- _RECORDS FOR THIS TASK_:
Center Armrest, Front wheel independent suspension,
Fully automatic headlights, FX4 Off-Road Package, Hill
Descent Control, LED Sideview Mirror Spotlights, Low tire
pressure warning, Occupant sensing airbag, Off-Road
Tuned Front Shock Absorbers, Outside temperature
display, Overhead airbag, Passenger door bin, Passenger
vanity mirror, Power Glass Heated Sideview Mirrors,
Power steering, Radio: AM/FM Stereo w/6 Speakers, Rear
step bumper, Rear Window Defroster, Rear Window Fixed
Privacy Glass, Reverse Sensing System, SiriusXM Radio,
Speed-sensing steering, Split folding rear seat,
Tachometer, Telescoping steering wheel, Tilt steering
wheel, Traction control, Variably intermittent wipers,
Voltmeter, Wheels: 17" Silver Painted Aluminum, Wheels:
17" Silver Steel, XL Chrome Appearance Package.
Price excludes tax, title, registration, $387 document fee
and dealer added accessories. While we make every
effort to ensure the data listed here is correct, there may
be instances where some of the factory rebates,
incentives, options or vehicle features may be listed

- _TASK_: Look through the material above for "Silver" and copy the lines that have it.

- _REPLY_:
Voltmeter, Wheels: 17" Silver Painted Aluminum, Wheels:
17" Silver Steel, XL Chrome Appearance Package.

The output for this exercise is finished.